Pemberitaan mengenai pemecatan Gen Z di sejumlah perusahaan Amerika Serikat belakangan ini menjadi sorotan. Menurut laporan dari Forbes and inc, sekitar 60 % perusahaan menyatakan telah memecat pegawai baru dari generasi ini.
Banyak perusahaan mengungkapkan bahwa pemecatan ini disebabkan oleh kurangnya motivasi, inisiatif, profesionalisme serta ketrampilan berorganisasi dan komunikasi yang dinilai masih rendah. Kondisi ini turut dipengaruhi oleh pola tumbuh kembang Gen Z di masa pandemi yang membuat mereka lebih akrab dengan komunikasi berbasis teknologi dibandingkan interaksi tatap muka. Kebiasaan menggunakan pesan singkat yang dianggap kurang formal oleh generasi sebelumnya juga seringkali memicu kesalahpahaman di tempat kerja.
Fenomena inilah yang menjadi tantangan bagi perusahan di Amerika Serikat. Pegawai Gen Z yang memiliki ekspektasi tinggi terhadap pekerjaan seringkali kurang memiliki pengalaman dan kemampuan interpersonal yang memadai. Menurut pernyataan dari Holly Schroth (dosen senior Universitas California) hal ini sebagian besar dipengaruhi oleh prioritas mereka selama kuliah yang cenderung lebih fokus pada kegiatan ekstrakurikuler. Meskipun kegiatan tersebut penting untuk mengembangkan soft skill, namun kurang memberikan pengalaman praktis yang langsung dapat diterapkan di dunia kerja.

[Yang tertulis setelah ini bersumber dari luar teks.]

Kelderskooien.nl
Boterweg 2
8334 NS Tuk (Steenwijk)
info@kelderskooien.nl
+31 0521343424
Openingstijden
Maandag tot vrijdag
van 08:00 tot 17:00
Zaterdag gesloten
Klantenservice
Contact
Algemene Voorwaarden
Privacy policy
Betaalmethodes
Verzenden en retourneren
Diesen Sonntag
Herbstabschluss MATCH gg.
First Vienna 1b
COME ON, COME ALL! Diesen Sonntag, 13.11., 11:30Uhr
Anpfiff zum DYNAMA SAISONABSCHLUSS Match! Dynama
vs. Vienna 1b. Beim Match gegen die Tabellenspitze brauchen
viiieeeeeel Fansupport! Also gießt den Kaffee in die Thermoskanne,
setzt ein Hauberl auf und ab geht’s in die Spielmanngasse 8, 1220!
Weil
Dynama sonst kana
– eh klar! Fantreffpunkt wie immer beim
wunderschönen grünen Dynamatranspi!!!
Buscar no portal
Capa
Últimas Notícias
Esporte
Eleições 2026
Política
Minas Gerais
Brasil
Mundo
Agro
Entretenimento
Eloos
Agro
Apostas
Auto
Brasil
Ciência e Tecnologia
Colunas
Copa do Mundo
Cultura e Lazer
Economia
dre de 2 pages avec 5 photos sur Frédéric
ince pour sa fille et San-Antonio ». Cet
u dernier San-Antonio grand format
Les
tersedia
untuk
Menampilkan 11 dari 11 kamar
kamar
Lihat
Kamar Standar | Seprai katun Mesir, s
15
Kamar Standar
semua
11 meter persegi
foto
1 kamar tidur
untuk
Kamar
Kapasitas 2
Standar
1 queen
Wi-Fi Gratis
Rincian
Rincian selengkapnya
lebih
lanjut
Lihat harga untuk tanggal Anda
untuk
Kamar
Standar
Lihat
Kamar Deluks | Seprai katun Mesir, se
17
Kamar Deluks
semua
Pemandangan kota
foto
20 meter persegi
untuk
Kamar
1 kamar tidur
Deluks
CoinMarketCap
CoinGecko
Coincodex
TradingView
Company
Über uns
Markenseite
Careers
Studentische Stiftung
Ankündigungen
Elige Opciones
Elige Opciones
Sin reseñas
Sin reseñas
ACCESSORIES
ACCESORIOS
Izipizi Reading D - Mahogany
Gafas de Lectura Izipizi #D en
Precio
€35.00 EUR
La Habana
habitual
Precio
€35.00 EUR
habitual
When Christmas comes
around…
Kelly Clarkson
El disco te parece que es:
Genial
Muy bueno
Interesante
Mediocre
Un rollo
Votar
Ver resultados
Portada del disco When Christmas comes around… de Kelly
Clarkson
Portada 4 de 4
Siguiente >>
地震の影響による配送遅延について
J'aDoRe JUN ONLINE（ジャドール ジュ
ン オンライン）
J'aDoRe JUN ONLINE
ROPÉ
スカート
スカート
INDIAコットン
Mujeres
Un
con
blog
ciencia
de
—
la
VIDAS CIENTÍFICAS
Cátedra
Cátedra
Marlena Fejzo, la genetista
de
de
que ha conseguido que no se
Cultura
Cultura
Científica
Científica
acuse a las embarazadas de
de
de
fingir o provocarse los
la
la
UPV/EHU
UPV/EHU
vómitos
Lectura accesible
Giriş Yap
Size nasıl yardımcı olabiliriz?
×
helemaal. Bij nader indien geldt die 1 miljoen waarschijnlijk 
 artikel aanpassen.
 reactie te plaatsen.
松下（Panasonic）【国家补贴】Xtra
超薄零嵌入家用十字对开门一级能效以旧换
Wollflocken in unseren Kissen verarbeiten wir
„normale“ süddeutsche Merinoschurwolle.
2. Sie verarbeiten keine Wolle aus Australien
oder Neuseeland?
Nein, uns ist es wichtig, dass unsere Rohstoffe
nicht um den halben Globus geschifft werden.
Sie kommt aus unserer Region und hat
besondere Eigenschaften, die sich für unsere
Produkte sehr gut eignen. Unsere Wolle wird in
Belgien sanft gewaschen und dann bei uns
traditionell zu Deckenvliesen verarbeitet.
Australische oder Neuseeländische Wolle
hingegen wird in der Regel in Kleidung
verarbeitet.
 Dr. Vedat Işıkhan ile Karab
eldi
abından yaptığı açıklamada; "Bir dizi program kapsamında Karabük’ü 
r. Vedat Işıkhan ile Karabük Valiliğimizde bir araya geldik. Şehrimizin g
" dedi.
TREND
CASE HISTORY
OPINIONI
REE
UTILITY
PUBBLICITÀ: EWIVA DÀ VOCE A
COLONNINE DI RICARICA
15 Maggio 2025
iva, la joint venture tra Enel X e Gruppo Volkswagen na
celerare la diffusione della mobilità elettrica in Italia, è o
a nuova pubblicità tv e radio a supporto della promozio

Selain itu, tekanan dari media sosial turut mempengaruhi rasa percaya diri dan inisiatif para Gen Z. Ekspektasi tinggi yang tercipta melalui media sosial dan harapan masyarakat seringkali meningkatkan kecemasan, sementara kebiasaan menggunakan media sosial secara kurang bijak dapat berdampak pada perfoma mereka di dunia kerja.
Perusahaan dapat berperan besar dengan mengambil pendekatan yang terarah dan kolaboratif. Misalnya dengan menyediakan lingkungan yang mendukung, sehingga pegawai merasa aman untuk berkontribusi tanpa khawatir terhadap penilaian negatif. Selain itu perusahaan juga dapat memberikan pelatihan kepada pegawai baru yang berfokus pada etika kerja, ketrampilan interpersonal serta penyesuaian terhadap budaya perusahaan.
Program mentoring juga dapat menjadi langkah strategis yang melibatkan rekan kerja dan manager sebagai mentor. Melalui bimbingan ini, pegawai baru Gen Z dapat lebih mudah beradaptasi, menghadapi tantangan di tempat kerja dan menerima umpan balik secara konstruktif untuk pengembangan diri mereka.
Kolaborasi antara perusahaan dan institusi pendidikan seperti program magang selama masa semester akhir, dapat mempersiapkan Gen Z untuk bekerja dengan kompeten, sekaligus mengurangi kesenjangan antara dunia pendidikan dan industri, sehingga mereka dapat lebih mudah beradaptasi di lingkungan kerja.
Selain perusahaan dan institusi pendidikan, Gen Z juga diharapkan dapat beradaptasi serta bekerjasama dengan generasi sebelumnya di lingkungan kerja. Untuk itu, profesionalisme juga harus ditampilkan dengan cara berikut :
Dengan upaya bersama dari perusahaan, institusi pendidkan dan pegawai Gen Z sendiri, tantangan ini akan dapat diatasi. Kolaborasi lintas generasi dan lingkungan kerja yang inklusif akan menciptakan sinergi yang mendukung produktivitas, inovasi serta mengurangi risiko pemecatan.